In the records, find every line with the word "Virginia" and copy it out.

* **Supplied material**

= = = =

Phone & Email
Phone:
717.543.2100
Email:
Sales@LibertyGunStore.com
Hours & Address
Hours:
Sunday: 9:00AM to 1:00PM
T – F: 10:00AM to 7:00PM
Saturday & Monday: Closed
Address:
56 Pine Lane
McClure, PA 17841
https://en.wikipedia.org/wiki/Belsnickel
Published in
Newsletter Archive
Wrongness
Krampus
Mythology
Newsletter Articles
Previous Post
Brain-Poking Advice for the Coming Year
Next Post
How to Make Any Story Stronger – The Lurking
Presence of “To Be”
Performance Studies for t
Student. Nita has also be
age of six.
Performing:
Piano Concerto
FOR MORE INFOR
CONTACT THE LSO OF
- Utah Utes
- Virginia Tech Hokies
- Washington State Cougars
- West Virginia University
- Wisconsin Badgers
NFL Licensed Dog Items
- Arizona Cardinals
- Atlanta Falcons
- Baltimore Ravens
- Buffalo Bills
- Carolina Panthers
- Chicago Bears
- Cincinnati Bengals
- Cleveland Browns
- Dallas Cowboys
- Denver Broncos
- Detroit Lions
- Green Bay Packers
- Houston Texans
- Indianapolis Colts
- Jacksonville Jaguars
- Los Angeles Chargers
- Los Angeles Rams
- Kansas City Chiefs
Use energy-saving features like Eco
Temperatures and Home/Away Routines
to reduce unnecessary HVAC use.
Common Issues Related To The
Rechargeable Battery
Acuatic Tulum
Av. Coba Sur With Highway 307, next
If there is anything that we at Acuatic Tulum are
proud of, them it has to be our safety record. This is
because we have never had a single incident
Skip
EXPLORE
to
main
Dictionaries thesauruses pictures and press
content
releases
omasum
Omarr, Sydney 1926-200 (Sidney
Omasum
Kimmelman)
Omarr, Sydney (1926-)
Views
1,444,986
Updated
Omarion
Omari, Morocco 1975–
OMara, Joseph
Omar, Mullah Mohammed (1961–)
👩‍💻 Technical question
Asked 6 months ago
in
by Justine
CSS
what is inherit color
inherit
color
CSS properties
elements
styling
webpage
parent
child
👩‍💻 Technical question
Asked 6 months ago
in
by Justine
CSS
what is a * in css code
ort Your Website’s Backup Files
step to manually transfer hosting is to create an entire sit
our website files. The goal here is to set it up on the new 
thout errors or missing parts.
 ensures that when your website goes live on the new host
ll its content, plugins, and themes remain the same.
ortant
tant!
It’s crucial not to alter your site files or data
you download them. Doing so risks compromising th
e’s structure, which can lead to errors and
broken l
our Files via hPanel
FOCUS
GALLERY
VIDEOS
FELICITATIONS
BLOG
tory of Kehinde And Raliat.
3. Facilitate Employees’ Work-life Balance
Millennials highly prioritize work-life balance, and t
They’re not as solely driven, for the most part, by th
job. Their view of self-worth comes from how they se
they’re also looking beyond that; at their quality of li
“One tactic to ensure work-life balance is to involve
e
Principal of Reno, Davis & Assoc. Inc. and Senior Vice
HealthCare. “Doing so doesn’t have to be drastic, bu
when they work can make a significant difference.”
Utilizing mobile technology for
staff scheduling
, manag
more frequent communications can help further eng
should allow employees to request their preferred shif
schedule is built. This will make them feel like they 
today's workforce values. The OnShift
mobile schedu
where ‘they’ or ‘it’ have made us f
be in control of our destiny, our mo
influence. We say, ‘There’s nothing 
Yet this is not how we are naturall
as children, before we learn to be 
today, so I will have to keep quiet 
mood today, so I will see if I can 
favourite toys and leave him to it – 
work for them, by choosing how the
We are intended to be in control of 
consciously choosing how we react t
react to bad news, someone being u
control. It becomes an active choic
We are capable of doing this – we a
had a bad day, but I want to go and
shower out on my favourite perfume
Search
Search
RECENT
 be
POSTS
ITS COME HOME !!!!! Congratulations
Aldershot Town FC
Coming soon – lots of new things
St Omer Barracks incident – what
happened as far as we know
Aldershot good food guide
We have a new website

= = = =

* **Answer to the exercise**
- Virginia Tech Hokies
- West Virginia University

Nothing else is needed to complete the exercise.